Opinión Nacional

Dentro de la revolución todo, fuera de ella nada

Mientras el Marxismo se mantiene en el plano de la reflexión científica y discute conceptos de la teoría del valor como la plusvalía o el trabajo socialmente necesario, todo va bien. Es un planteamiento intelectual que se mantiene en el terreno de las ideas. Se puede discutir, estar de acuerdo o no, cotejar dichos conceptos con lo que decían los otros clásicos como Adam Smith o David Ricardo. En fin, los conceptos son útiles y se pueden incorporar a la explicación del mundo. De igual forma pueden ser mejorados, pero lo más importante a resaltar es que pueden ser discutidos por todos los seres humanos libremente, sin ningún tipo de dogma.

Pero donde Marx bota la pelota es cuando empieza a inventar conceptos combativos como la lucha de clases. Cuando dice que al mundo no hay que comprenderlo sino transformarlo. Aquí sí que boto al niño con el agua de la bañera, porque alguien tiene que liderar ese combate, como bien nos lo señaló Lenin con sus bolcheviques. Alguien tiene que asumirse defensor de la clase obrera y ese alguien es el liderazgo revolucionario. Y está claro que para los revolucionarios el que discrepe es contrarrevolucionario, o en el mejor de los casos está alienado. Y así el amigo Marx le dio a un grupo de seres humanos, los líderes revolucionarios, la patente de corso para defender a las clases desposeídas, mientras convirtió al resto de los mortales en reaccionarios y defensores de las clases dominantes. Por eso no hay cabida para la democracia participativa, queda sólo lo de protagónica y con un protagonista claro.

Esto explica porque los revolucionarios son tan sordos ante las ideas que vienen de afuera, “Dentro de la revolución todo, fuera de ella nada”. Y así se descarta cualquier idea de alguien que haya sido catalogado previamente como reaccionario o defensor del poder constituido. Lo peor es que las medidas que ellos adoptan pueden ser más capitalistas que lo que se le ocurriría al mejor funcionario del FMI, pero no importa mientras venga de adentro, al final la lucha de clases siempre es dialéctica y hay que entender que se den pasos atrás para afirmarse y avanzar con mayor fuerza hacia adelante.

Así se puede perfectamente atacar a los privatizadores que querían regalar el país a las grandes potencias, mientras se invita a las transnacionales a explotar la Plataforma Deltana o la Faja del Orinoco. Se puede decir que el hierro es nuestro y su explotación se reserva al estado, mientras se otorgan concesiones a transnacionales para explotar el oro guayanés.
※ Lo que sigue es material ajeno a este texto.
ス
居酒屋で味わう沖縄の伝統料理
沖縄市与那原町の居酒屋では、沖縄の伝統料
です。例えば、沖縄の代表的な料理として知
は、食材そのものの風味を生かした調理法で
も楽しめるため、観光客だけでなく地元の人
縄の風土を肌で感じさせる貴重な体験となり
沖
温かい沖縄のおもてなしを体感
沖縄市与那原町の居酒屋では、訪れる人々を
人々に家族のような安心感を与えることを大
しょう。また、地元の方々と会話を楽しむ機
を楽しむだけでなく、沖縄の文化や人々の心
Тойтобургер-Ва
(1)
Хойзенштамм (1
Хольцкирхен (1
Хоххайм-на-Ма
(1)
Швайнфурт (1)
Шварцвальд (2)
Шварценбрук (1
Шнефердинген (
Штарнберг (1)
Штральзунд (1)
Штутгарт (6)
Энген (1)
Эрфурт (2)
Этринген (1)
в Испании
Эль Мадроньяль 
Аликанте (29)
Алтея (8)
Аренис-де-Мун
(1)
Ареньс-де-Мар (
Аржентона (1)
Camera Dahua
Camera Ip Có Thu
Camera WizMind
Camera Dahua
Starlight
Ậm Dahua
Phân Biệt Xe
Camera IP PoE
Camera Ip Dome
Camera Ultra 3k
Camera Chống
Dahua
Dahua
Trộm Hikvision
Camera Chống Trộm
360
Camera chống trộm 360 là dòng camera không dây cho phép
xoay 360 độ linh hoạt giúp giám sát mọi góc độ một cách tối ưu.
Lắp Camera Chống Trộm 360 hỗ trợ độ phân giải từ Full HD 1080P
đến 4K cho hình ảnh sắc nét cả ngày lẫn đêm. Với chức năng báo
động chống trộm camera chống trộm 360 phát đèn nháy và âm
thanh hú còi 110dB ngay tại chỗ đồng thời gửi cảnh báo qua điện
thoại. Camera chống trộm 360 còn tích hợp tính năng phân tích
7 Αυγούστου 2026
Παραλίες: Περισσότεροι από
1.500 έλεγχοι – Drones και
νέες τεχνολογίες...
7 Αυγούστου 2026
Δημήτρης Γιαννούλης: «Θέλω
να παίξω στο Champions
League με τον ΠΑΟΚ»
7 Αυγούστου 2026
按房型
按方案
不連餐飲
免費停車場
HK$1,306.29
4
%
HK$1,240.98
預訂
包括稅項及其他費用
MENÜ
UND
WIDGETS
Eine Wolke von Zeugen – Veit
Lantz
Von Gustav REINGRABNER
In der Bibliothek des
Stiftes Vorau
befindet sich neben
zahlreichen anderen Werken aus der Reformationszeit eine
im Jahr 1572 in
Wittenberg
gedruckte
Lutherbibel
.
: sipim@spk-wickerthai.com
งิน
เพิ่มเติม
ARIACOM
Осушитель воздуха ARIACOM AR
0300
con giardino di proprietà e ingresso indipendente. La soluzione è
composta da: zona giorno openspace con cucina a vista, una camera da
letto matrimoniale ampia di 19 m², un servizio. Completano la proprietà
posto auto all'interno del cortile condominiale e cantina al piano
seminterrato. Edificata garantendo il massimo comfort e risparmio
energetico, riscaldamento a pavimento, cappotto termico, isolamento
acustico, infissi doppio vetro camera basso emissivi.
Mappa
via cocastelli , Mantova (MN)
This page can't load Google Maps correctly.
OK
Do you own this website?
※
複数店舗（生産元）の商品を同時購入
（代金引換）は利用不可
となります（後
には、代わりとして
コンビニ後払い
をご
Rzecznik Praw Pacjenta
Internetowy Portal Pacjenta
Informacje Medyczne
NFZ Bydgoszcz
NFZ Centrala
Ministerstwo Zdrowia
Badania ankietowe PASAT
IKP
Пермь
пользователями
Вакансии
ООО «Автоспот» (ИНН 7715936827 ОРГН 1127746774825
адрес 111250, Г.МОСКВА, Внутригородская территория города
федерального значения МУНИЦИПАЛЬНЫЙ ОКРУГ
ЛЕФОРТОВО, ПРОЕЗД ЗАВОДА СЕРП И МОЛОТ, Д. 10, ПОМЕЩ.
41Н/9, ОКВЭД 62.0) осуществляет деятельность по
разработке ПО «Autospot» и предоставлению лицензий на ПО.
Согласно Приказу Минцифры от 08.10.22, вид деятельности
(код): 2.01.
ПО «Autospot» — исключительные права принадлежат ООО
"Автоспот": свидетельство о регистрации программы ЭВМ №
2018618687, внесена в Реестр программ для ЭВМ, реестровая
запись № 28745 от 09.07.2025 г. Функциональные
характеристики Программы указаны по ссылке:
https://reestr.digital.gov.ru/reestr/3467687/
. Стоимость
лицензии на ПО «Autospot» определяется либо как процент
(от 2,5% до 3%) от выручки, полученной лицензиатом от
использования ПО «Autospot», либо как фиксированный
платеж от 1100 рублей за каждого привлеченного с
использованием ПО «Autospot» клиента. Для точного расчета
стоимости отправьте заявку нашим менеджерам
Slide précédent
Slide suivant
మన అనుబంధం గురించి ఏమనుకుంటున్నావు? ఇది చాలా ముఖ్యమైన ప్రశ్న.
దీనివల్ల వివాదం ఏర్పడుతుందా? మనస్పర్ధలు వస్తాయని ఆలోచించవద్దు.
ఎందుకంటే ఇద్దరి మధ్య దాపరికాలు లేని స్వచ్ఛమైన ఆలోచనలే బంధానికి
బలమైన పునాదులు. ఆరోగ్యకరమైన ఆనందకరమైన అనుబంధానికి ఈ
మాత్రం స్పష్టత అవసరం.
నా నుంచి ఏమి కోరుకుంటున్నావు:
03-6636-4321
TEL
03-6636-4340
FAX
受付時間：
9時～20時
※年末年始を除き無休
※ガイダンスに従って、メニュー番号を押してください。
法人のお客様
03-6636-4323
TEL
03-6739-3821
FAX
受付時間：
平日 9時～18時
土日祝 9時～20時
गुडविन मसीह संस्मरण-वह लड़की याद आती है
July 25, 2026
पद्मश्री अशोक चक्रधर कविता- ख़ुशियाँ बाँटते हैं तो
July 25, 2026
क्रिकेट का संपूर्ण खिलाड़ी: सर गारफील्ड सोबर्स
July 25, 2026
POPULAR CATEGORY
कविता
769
Se puede decir que se detuvo la privatización de regalo que tenían con Cadafe y Enelven, mientras se otorgan jugosos contratos garantizados a generadores eléctricos extranjeros.

Todo está permitido mientras se le ocurra al liderazgo revolucionario. Si hay que decir que no somos comunistas sino bolivarianos y cristianos, todo va bien, lo mismo dijo hábilmente Fidel hace cuarenta y seis años.

Gracias a la lucha de clases el marxismo se convierte en una doctrina embrutecedora, hecha para gente obediente que repita bien lo que se le ocurra al jefe y como toda idea embrutecedora está condenada al fracaso.

Cuesta entender la mala hora en la que se le ocurrió a Marx escribir el manifiesto comunista e inventar la lucha de clases. Especialmente a él, que fue más intelectual que defensor de los desposeídos y siempre despreció al lumpen proletario, que se convierte en el leiv motiv de la revolución. Pero ese día acabó con las posibilidades de éxito del comunismo como idea, lo redujo a una doctrina sectaria y cerrada que solo llevaría al atraso y envilecimiento de la humanidad, como la historia ha demostrado con holgura.